Whatever. Don't try to over-think this book. This book is best enjoyed as an action-movie with a fast and rather twisty (occasionally predictable, occasionally surprising) plot. If you read it in the right mindset, you won't mind that we aren't given a chance to really get to know Sophie, our plucky main character with a lot of untapped narrative potential, or Jim, who actually is rather hunky and has faint echoes (very, very faint) of Thorne from Scarlet by Marissa Meyer. They're our two leads, and in a way it's almost criminal how little we get to know them. What I learned, I loved. I wanted to feel what they felt. I wanted their bond to be intensified, for their feelings to be stronger and more relatable. I wanted this ship to sail me safely to shore! Instead, it's more like a canoe. There's just no steam behind it, really.
I think I shipped the idea of Jim and Sophie more than the actual characters, though they had their moments. Sophie hasn't seen her mother in years. She doesn't get along with her father or stepfamily and feels she's always trying to make her absent scientist mother love her. One day, she gets an urgent email from hr mother, and she hops a plane and flies to Guam, her childhood home. No pilot with take her to the nearby Skin Island, the mysterious and creepy research facility at which Sophie's mother works, save for Sophie's handsome childhood friend, Jim. Jim is pretty chraming and handsome, and Sophie didn't make me want to punch a wall, like Pia did in Origin, so YAY IMPROVEMENT.
I think Khoury wanted to take their chracters there, but she didn't quite achieve it, and so they sadly left me a bit flat in places. Where Khoury does excell is in concepts, creepiness, and action scenes. Oh, also setting. I adored the feel of these Pacific Islands. Sometimes the writing would feel unpolished, and then all of a sudden she would swing into these descriptive paragraphs painting the color of the sunset or the clouds outside Jim's plane, and I was like damn. Writing. Hello there.

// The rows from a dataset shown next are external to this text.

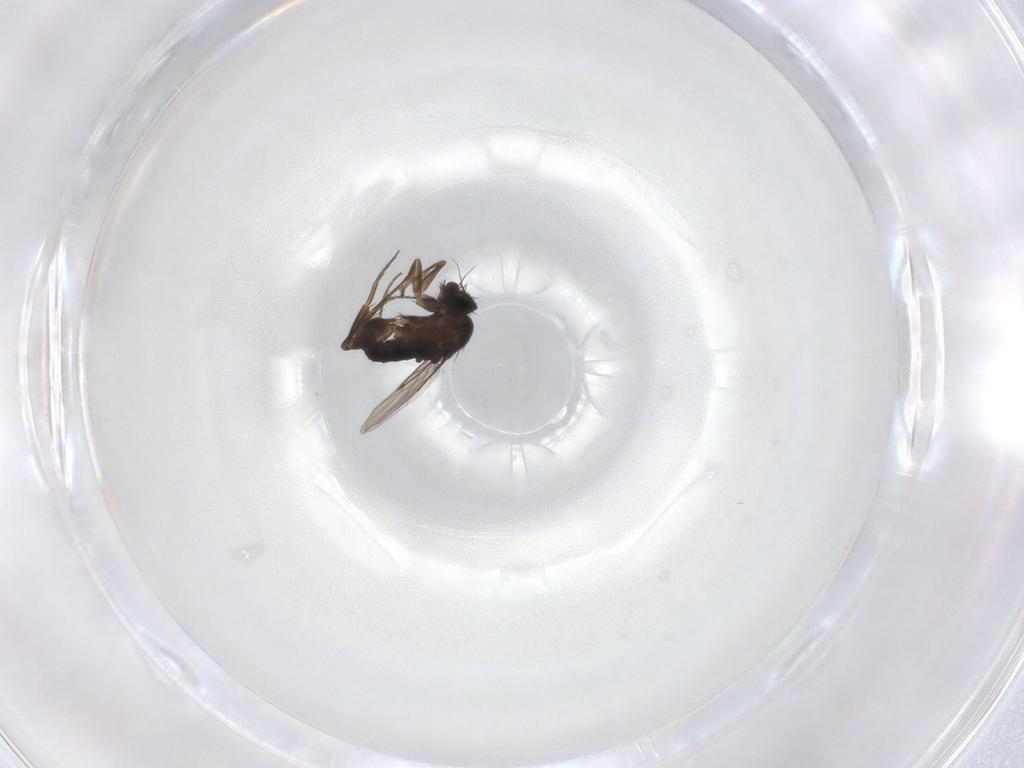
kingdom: Animalia
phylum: Arthropoda
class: Insecta
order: Diptera
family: Phoridae
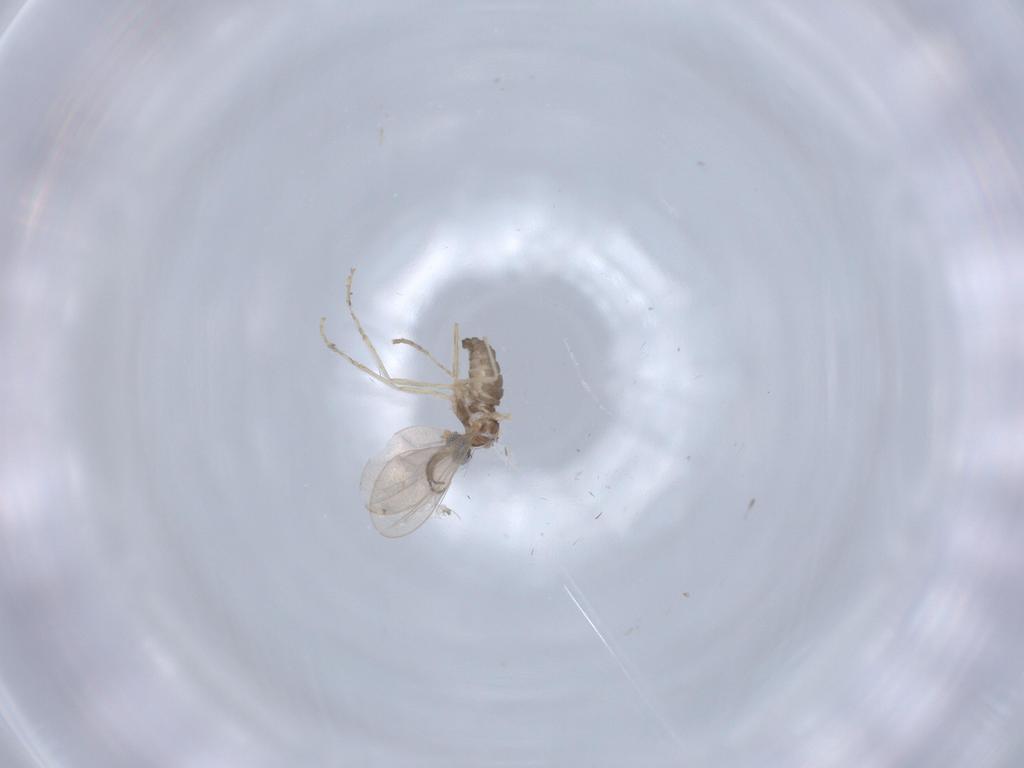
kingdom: Animalia
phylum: Arthropoda
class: Insecta
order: Diptera
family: Cecidomyiidae
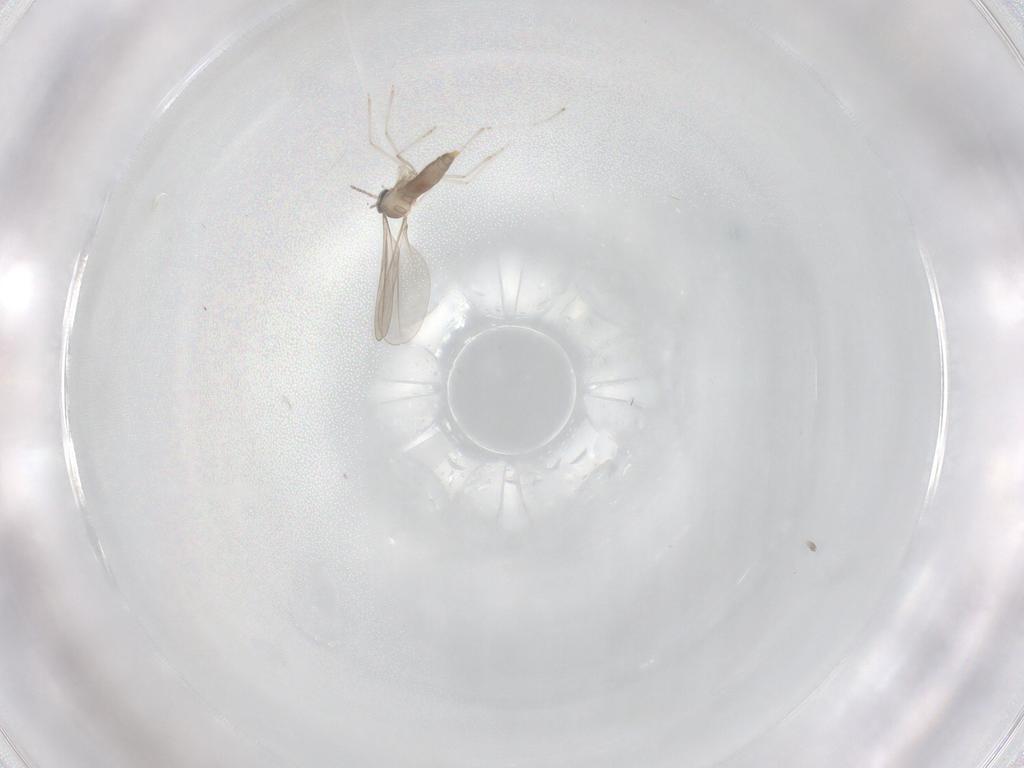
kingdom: Animalia
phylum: Arthropoda
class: Insecta
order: Diptera
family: Cecidomyiidae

The absolute best thing about this book is the voice and character of Lux, a newborn Vitro with zero life experience (obviously, as she literally only just began living). And unfortunately, that is the one thing I can't tell you about, because the things I love about her are a major spoiler. SAD SAD. I actually really liked the reveal of what the Vitros are and why they are and what they're for. Lux had a really interesting voice and unique arc. Khoury was attempting something very different with her point of view, getting into the mindset of someone with the... um... limitations that a Vitro would have. I was quite impressed with how she pulled it off.
|I wish I could say more, but I CANNOT|
Sophie's relationship with her mother was... eh? Okay? There's growth and an attempt to make me feel, but I mostly shrugged at that one. What I did NOT love was a certain scene between Sophie and Russian business man which I ALSO can't talk about because spoilers. Suffice it to say, it was tremendously convenient and entirely unbelievable.
I think some people are going to love Vitro, and others are going to despise it. Honestly? I very much enjoyed reading it, though I probably shouldn't have, and it definitely left me wanting (particular in the shipping and feeling arenas. I will forgive even the most egregious of plotting/thematic errors if you give me feels).
I think this is one of those books that you're going to have to check out yourself. Mostly, I feel rather in the middle about it. It was a book I enjoyed reading while I was reading it, but it's not going to stick with me for very long.